You can find plenty more ideas here.
9. LOW-CARB KIDS DON’T EAT FRUIT
Children need vegetables – they are packed with fibre, vitamins, minerals, trace elements, antioxidants and phytochemicals. But many parents complain their kids won’t touch them, preferring fruit every time.
The problem is, fruit and vegetables should not be seen as equal: fruit is incredibly high in carbs, especially fructose, so it should be limited to only one or two pieces per day (and they should only eat whole fruits, never fruit juice or dried fruits).

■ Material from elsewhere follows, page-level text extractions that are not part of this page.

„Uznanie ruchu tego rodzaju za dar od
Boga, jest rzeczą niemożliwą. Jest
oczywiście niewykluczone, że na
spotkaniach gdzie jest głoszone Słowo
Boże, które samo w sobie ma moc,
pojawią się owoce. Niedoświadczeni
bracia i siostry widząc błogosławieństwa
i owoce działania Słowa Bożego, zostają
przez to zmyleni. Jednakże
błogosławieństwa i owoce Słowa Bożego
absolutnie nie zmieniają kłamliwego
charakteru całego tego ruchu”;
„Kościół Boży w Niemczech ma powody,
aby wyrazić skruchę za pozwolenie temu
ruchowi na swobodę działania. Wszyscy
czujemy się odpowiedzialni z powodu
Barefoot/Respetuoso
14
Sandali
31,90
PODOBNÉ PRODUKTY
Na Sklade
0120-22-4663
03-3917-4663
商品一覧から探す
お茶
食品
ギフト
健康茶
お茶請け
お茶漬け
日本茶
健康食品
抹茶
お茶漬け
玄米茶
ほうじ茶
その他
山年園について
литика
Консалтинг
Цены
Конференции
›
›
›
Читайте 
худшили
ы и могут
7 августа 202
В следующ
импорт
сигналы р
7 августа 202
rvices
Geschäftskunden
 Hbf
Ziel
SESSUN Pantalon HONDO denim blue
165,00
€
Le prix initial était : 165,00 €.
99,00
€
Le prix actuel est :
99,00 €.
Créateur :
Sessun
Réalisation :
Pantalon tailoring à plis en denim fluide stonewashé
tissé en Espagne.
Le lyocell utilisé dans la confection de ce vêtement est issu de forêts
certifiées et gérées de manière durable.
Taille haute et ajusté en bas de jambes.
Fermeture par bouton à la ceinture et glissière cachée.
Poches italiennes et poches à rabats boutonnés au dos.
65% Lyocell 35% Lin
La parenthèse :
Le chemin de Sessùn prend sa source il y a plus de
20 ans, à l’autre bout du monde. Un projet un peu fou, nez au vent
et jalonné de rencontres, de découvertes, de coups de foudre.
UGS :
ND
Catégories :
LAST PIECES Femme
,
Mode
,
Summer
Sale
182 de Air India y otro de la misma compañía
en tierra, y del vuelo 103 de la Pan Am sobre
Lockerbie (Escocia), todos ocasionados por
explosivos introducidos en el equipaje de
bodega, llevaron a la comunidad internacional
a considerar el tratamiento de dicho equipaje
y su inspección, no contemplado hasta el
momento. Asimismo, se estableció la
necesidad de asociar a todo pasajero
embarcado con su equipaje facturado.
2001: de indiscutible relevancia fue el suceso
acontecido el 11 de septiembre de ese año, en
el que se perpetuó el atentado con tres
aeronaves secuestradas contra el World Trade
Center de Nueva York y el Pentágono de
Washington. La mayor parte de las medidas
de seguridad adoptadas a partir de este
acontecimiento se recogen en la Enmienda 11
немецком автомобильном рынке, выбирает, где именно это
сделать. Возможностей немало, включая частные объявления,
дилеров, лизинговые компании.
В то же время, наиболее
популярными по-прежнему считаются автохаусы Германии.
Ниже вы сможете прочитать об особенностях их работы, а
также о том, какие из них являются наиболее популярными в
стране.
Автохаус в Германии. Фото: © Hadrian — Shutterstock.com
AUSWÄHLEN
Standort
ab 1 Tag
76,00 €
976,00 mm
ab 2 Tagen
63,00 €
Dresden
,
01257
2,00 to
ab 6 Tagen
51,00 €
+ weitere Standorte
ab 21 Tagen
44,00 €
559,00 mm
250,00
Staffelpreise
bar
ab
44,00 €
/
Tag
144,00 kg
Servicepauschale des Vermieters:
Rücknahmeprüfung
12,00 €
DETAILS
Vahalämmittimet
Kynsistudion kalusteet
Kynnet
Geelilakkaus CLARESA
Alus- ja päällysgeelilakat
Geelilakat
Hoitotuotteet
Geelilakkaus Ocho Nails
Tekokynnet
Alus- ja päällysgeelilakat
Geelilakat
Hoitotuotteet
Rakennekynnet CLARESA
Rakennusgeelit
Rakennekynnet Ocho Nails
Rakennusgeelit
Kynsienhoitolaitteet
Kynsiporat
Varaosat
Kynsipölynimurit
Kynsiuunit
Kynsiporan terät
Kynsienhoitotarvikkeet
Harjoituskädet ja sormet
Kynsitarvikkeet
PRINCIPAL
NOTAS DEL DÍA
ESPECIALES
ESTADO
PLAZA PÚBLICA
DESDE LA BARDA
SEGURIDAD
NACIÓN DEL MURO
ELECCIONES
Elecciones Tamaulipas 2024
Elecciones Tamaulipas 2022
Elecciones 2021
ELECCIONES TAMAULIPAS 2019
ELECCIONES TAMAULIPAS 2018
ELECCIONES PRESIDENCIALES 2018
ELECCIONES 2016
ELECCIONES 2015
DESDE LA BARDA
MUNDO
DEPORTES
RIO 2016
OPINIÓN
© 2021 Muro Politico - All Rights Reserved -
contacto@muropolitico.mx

Go for lower-sugar fruit such as berries, and cut back on high-sugar tropical fruits such as pineapple and melon.
To encourage kids to eat more veggies instead, there are a few tricks you can try here, including disguising them in food they do enjoy, flavouring the vegetables with delicious low-carb sauces, and adding butter and cream.
10. CHILDREN SHOULDN’T BE ON A DIET
Guiding your children towards low-carb eating isn’t about putting your kids on a diet – it’s about eating real food that is natural, delicious and rich in nutrients for their growing bodies. And no one should argue there’s anything unhealthy about that.